Allon, it seems the issue is more about the storage domain status not reflected correctly. Can you please take a look?
Liron, can you take a look please?
Hi, Can you please provide the full engine/vdsm logs please? thanks.
These logs are long gone, I reinstalled multiple times already and got rid of the iSCSI storage
Created attachment 934079 [details] vdsm.log.1 to vdsm.log.9 I found the vdsm logs, as I had copied them locally. The engine log is missing though
Created attachment 934081 [details] vdsm.log.10 to vdsm.log.17
Re-targeting to 3.5.3 since this bug has not been marked as blocker for 3.5.2 and we have already released 3.5.2 Release Candidate.

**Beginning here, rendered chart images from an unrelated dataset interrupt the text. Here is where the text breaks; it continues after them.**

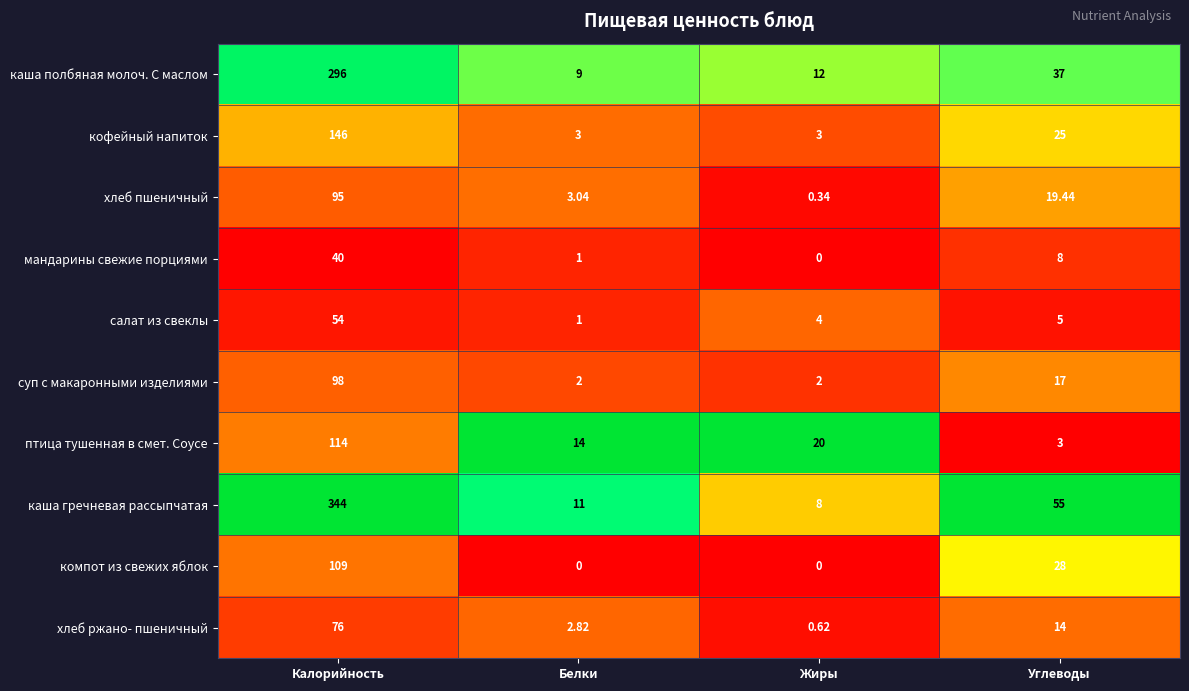

Rank the series by their maximum value, from highest to lowest.

каша гречневая рассыпчатая, каша полбяная молоч. С маслом, кофейный напиток, птица тушенная в смет. Соусе, компот из свежих яблок, суп с макаронными изделиями, хлеб пшеничный, хлеб ржано- пшеничный, салат из свеклы, мандарины свежие порциями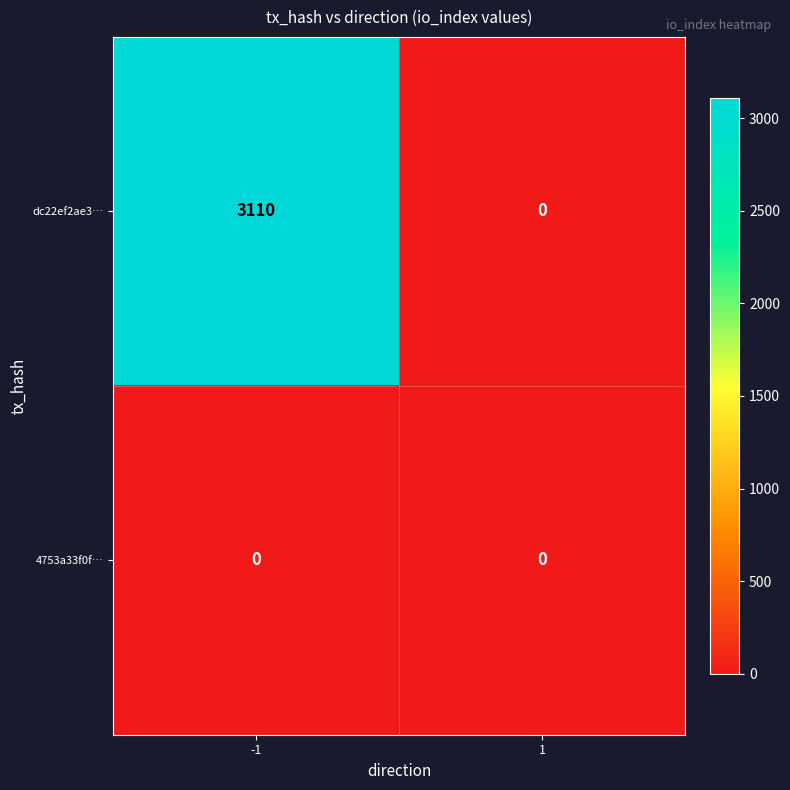

Which series has the largest total across all categories?

dc22ef2ae3…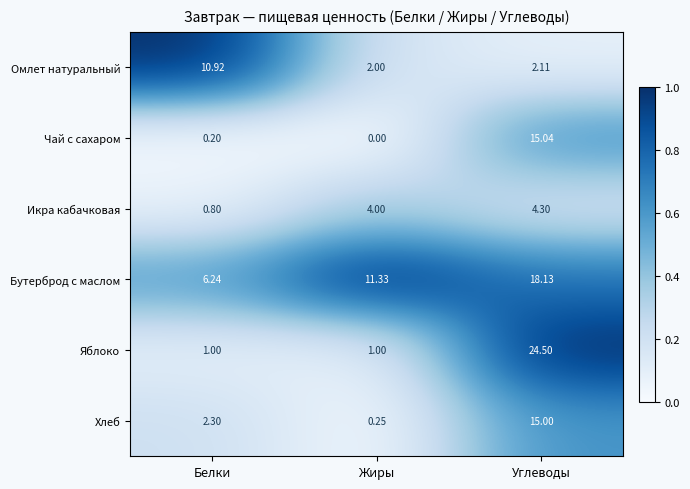

At which label does Чай с сахаром reach its peak?

Углеводы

Hi Netbulae, when all the hosts lose access to a storage domain, the storage domain status should change to "Inactive". If only some of the hosts can't access the domain while others can - the hosts that can't access the domain should move to status "Not Operational" while the domain should remain Active. The change of the statuses is done after 5 minutes (by defaut) when domain is monitored as problematic. In general, it's hard to diagnose that issue without the engine log as the engine decides on the action based of the report of all the hosts - so i can't review the engine decisions here - but i'll take a look. In https://bugzilla.redhat.com/show_bug.cgi?id=1108576#c15 you attached number of vdsm logs, of which host of your 4 hosts are those logs? also, what time is relevant for https://bugzilla.redhat.com/show_bug.cgi?id=1108576#c10 ?
Hi Liron, It's been a while and we redeploy our test environment every couple weeks. I saved the logs for debug purposes but I forgot to save the engine logs :-( There is about a month between the faillure and reinstall because I left it running degraded because I had been occupied. After a whole month the status was still green. The logs are from host1 and I would attach the node logs but they are too large and all the hostnames,ips and mac addresses have to be anonymized. Also I've repurposed the iSCSI of test in the last couple months, so I'm not able to reproduce at the moment.
(In reply to Netbulae from comment #19) > Also I've repurposed the iSCSI of test in the last couple months, so I'm not > able to reproduce at the moment. I'm closing this BZ, as we don't have any way to proceed here. If this recurs, please reopen the BZ.